Embracing the False Positive: Handling SSH Drops in Ansible

In the world of Infrastructure as Code, we are conditioned to treat every red line of text as a catastrophic failure. If Ansible prints FAILED!, something is broken, right?

Not always. Sometimes, an automation tool fails precisely because it succeeded too well.

The Shutdown Anomaly

I was writing a safe-shutdown.sh script to gracefully power off my bare-metal Kubernetes cluster. After safely draining the workloads via the Kube API, the script triggered an Ansible ad-hoc command to issue a hardware power-off over SSH:

ansible workers -i hosts.yaml -m command -a "shutdown -h now"

Every time I ran it, the workers successfully powered down.

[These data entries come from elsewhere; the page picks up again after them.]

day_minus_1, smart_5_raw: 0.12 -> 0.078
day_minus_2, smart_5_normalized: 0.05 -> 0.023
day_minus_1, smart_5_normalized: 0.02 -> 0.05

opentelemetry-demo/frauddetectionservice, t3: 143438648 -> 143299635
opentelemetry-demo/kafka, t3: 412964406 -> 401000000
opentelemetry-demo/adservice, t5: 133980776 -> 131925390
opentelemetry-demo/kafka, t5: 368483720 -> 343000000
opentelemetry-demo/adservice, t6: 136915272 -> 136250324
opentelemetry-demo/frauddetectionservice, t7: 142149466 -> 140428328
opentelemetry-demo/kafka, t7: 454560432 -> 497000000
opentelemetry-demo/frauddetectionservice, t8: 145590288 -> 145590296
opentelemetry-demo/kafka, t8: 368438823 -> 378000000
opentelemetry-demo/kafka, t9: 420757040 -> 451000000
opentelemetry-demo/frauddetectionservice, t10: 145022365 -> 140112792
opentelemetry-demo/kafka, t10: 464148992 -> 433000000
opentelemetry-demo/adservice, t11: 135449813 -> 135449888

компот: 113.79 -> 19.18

But my terminal was filled with terrifying red errors:

fatal: [k8s-worker-01]: UNREACHABLE! => {"changed": false, "msg": "Failed to connect to the host via ssh... Connection refused"}

The Race Condition

Why was Ansible reporting an UNREACHABLE error for a command that I knew worked perfectly?

It comes down to a race condition between the OS and the SSH daemon. When Ansible executes a command, it waits over the open SSH socket for an exit code (e.g., 0 for success).

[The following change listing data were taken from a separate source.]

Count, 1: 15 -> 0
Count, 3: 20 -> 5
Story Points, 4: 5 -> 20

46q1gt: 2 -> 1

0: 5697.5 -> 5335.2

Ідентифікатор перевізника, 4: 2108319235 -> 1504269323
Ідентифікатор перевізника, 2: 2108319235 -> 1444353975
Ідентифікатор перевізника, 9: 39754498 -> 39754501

However, shutdown -h now tells the Linux kernel to immediately halt the system. The machine physically powers off faster than Ansible can receive the success code. As the machine dies, it abruptly severs the SSH socket. Ansible sees an unexpectedly dropped connection and classifies it as a total failure.

The Fix

In automation, context is everything. Because we expect the connection to drop, this error is actually a false positive. We need to tell our scripts to embrace it.

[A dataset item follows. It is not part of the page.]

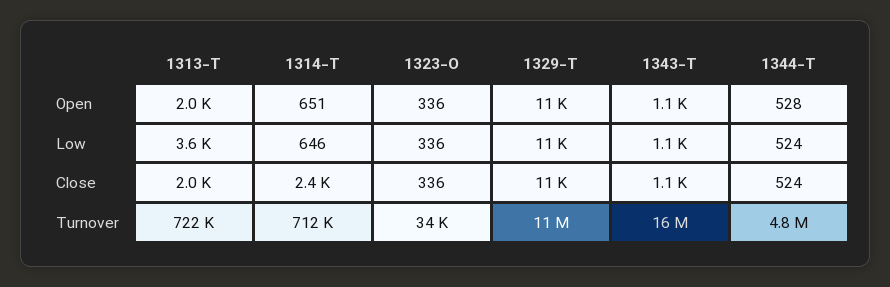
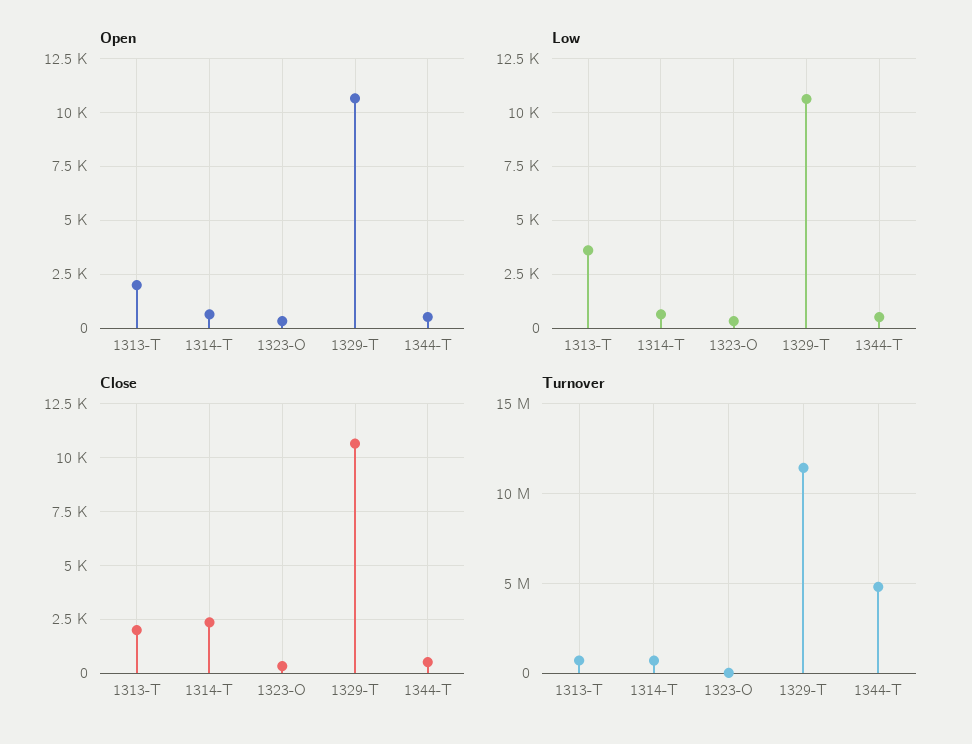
Open, 1343-T: 1100 -> none
Low, 1343-T: 1100 -> none
Close, 1343-T: 1100 -> none
Turnover, 1343-T: 16000000 -> none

If you are wrapping Ansible commands in Bash, you can simply append || true to suppress the failure and allow the script to continue to the next machine:

ansible workers -i hosts.yaml -m command -a "shutdown -h now" || true

If you are using Ansible Playbooks, you have two cleaner options. You can explicitly ignore the error:

- name: Shut down the node
  command: shutdown -h now
  ignore_errors: yes

Or, even better, you can use the dedicated modules that are specifically programmed to expect and handle SSH disconnections gracefully:

- name: Shut down the node natively
  community.general.shutdown:

Key Takeaway

Not all errors are bugs. When writing infrastructure automation that alters the state of the network or the power of the machine itself, remember that "Connection refused" might just mean your command worked perfectly.